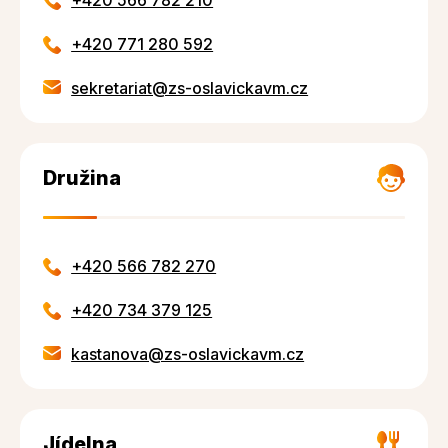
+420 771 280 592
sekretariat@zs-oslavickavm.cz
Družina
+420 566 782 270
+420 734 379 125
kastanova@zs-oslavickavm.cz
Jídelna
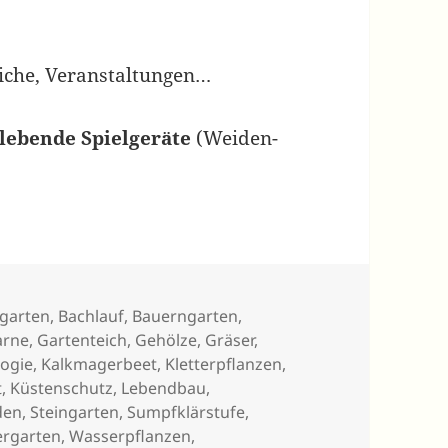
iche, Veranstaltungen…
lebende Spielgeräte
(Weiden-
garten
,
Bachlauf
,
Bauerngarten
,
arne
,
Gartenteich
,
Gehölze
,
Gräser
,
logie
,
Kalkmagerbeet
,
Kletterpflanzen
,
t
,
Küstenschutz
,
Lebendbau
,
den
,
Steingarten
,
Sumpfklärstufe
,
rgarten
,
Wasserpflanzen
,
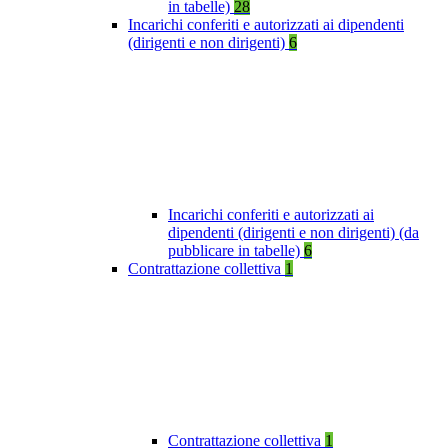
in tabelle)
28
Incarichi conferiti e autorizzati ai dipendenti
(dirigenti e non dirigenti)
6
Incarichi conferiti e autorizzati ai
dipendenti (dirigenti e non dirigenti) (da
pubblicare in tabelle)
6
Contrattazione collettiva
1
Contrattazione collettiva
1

◆ ◆ ◆ ◆

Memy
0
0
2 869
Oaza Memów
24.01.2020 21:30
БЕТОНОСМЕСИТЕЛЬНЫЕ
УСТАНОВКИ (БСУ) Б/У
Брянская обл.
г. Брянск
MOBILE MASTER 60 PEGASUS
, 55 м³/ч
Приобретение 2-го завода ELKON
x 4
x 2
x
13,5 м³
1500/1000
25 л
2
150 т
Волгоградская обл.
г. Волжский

◆ ◆ ◆ ◆

:: WHAT IS BEING ASKED ::
State how many lines of the data above contain the string "dipendenti", leaving out everything but the number.

:: TASK ANSWER ::
2